◆ Tâches demandées
[a] Retapez l'extrait de « Les contraintes économiques » à « de rachats inopinés. ».
[b] Pour chacune des affirmations suivantes, indiquez s'il vous plaît par oui ou par non si elle concorde avec l'extrait, et citez à l'identique les mots de l'extrait qui tranchent. (i) Les Machines de dieu rappelle l'œuvre de B. R. Bruss au Fleuve Noir. (ii) L'écriture du roman est jugée brillante. (iii) Dans l'univers de Terry Bisson, une Grande Récession a mené les gouvernements à la faillite.
[c] Dressez la liste de toutes les personnes nommées dans l'extrait.

Voilà un bel exemple de roman sans qualité auquel le lecteur peut très bien mordre. L'écriture y est plate, le rythme paisible. Les péripéties se succèdent en vagues plus langoureuses qu'autre chose. On ne saurait dire que les problématiques soulevées sont transcendantes. A dire vrai, c'est un roman qui aurait dû être mauvais…

Mais…

Le lecteur de S-F est un bizarre oiseau, entre pie et chouette, qui dévore les bouquins tout en étant lui-même dévoré d'une insatiable curiosité. La S-F, comme naguère les grands récits d'exploration et d'aventures, est la littérature des gens curieux. Pas toute la S-F, bien sûr. Pas « l'heroic star fiction ». Mais c'est l'essence même du genre. La « science » du mot S-F renvoie davantage à cette curiosité qu'à l'exactitude scientifique ou à la Méthode ; à cette curiosité qui est l'apanage des gosses, des chercheurs et des lecteurs de S-F.

Et la curiosité est le moteur de lecture des Machines de dieu, comme il y a des chevaux sous le capot fort joliment customisé par Manchu. C'est uniquement parce que nous sommes des lecteurs de S-F — et donc de fieffés curieux — que nous pouvons lire et prendre plaisir à un livre aussi dénué d'ambition littéraire. Pire — ou mieux — , les moteurs de l'entertainement qui caressent dans le sens du poil les fantasmes de pouvoir d'une certaine catégorie de lecteurs — qui ont trouvé bien mieux avec les jeux vidéo shoot-‘em-up —, tournent au ralenti. L'héroïsme n'est certes pas absent, mais l'ennemi fait défaut. Si la curiosité n'est pas dénuée de danger, les œillères en représentent un bien plus grand. Pour pouvoir s'identifier aux protagonistes de McDewitt, il faut désirer comprendre davantage que vouloir vaincre.

Les Machines de dieu rappelle fortement l'œuvre de B. R. Bruss au Fleuve Noir dans les années 50 et 60 — l'une des meilleures, soit dit en passant. Elles sont très proches l'une de l'autre, tant par la thématique que la narration. Le ressort de lecture est le même : il faut comprendre pour résoudre un mystère lourd de menace.

Ce n'est certes pas de la grande littérature, mais au moins est-ce de la bonne science-fiction. De la vraie. Le contrat de lecture est rempli.

Voyage vers la planète rouge

Les contraintes économiques détruisent souvent les rêves. On le constate avec Mars, qui est l'objet de nombreuses conquêtes littéraires et cinématographiques mais qui, dans la réalité, achoppe sur les problèmes financiers. C'est encore plus vrai dans l'univers de Terry Bisson, ou une Grande Récession a conduit les gouvernements à la faillite, laissant le champ aux grandes sociétés, elles-mêmes constamment menacées de restructurations, d'OPA et de rachats inopinés.

◆ Entrées

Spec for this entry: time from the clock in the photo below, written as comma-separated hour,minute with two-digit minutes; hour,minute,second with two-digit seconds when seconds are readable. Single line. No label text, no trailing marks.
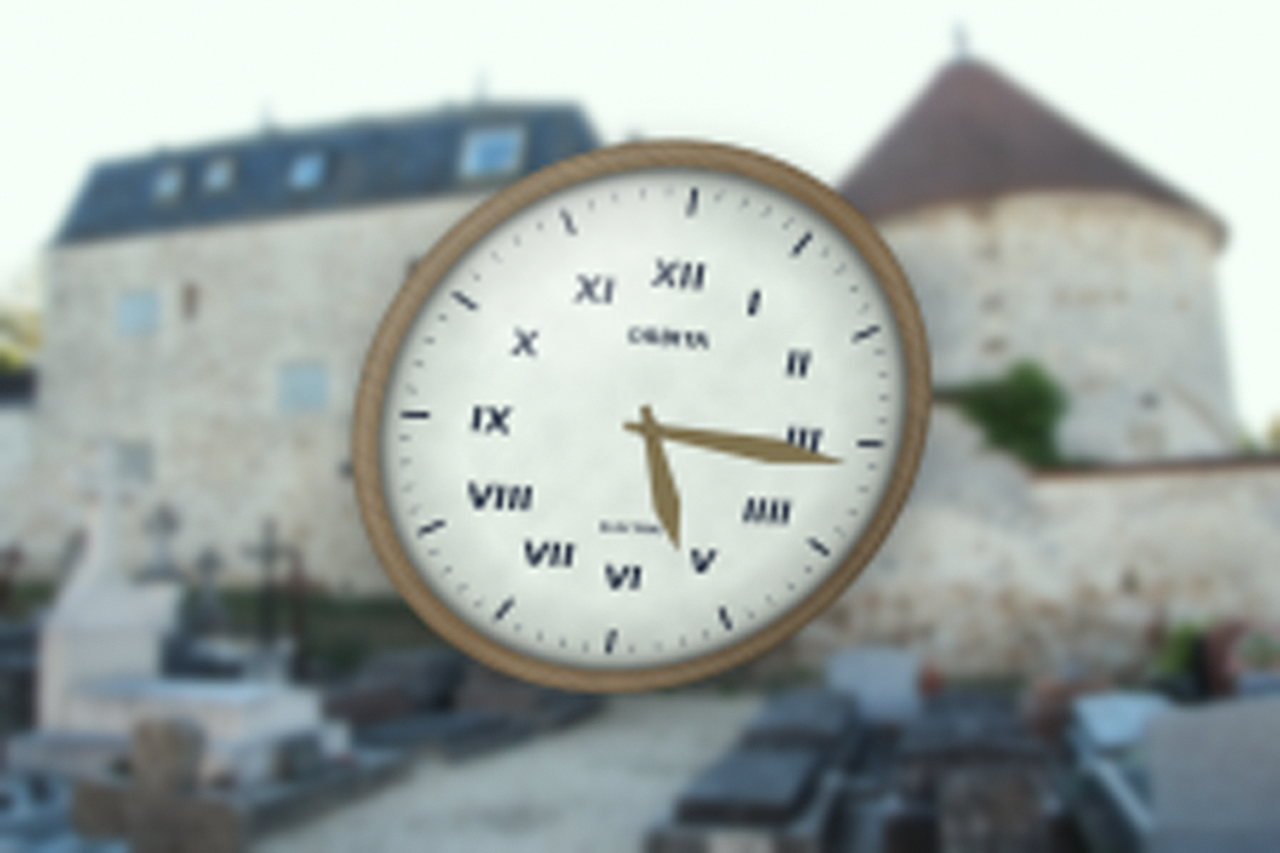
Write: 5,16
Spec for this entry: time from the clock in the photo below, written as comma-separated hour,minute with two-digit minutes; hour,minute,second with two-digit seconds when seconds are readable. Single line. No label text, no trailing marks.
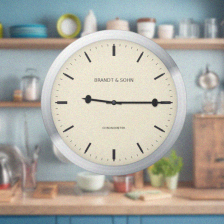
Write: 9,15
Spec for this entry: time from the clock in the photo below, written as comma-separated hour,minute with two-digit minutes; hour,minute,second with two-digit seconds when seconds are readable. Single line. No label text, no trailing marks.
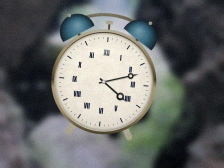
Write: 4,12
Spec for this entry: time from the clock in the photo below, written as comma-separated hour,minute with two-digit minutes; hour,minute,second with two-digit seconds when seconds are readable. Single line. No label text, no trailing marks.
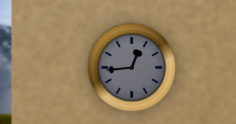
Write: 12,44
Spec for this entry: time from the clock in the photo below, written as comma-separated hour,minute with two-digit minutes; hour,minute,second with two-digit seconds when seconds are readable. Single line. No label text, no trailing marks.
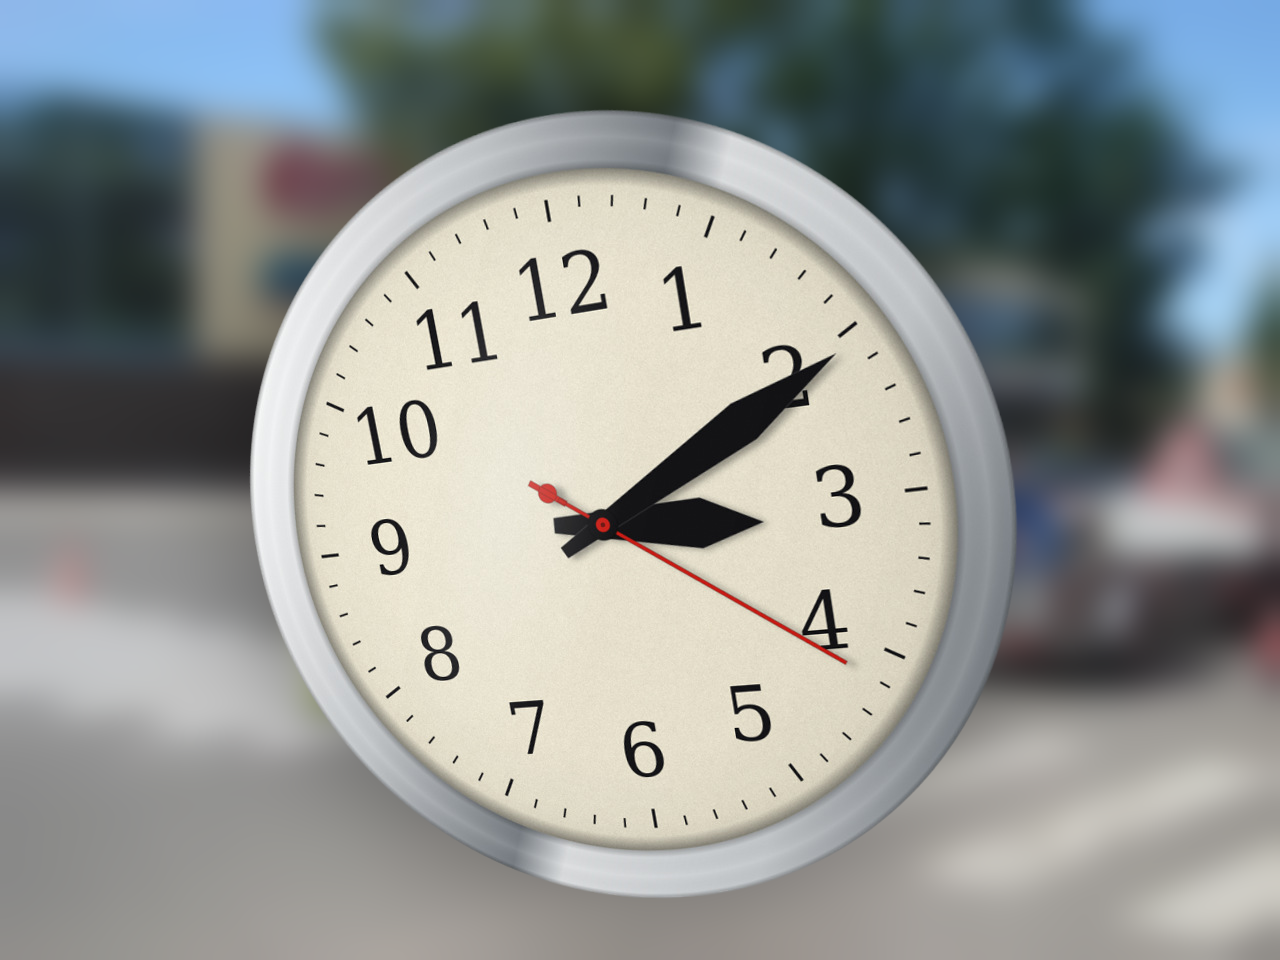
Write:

◆ Les solutions
[a]
Les contraintes économiques détruisent souvent les rêves. On le constate avec Mars, qui est l'objet de nombreuses conquêtes littéraires et cinématographiques mais qui, dans la réalité, achoppe sur les problèmes financiers. C'est encore plus vrai dans l'univers de Terry Bisson, ou une Grande Récession a conduit les gouvernements à la faillite, laissant le champ aux grandes sociétés, elles-mêmes constamment menacées de restructurations, d'OPA et de rachats inopinés.

[b]
(i) Oui : « Les Machines de dieu rappelle fortement l'œuvre de B. R. Bruss au Fleuve Noir dans les années 50 et 60 ».
(ii) Non : « L'écriture y est plate, le rythme paisible. »
(iii) Oui : « une Grande Récession a conduit les gouvernements à la faillite ».

[c] Manchu, McDewitt, B. R. Bruss, Terry Bisson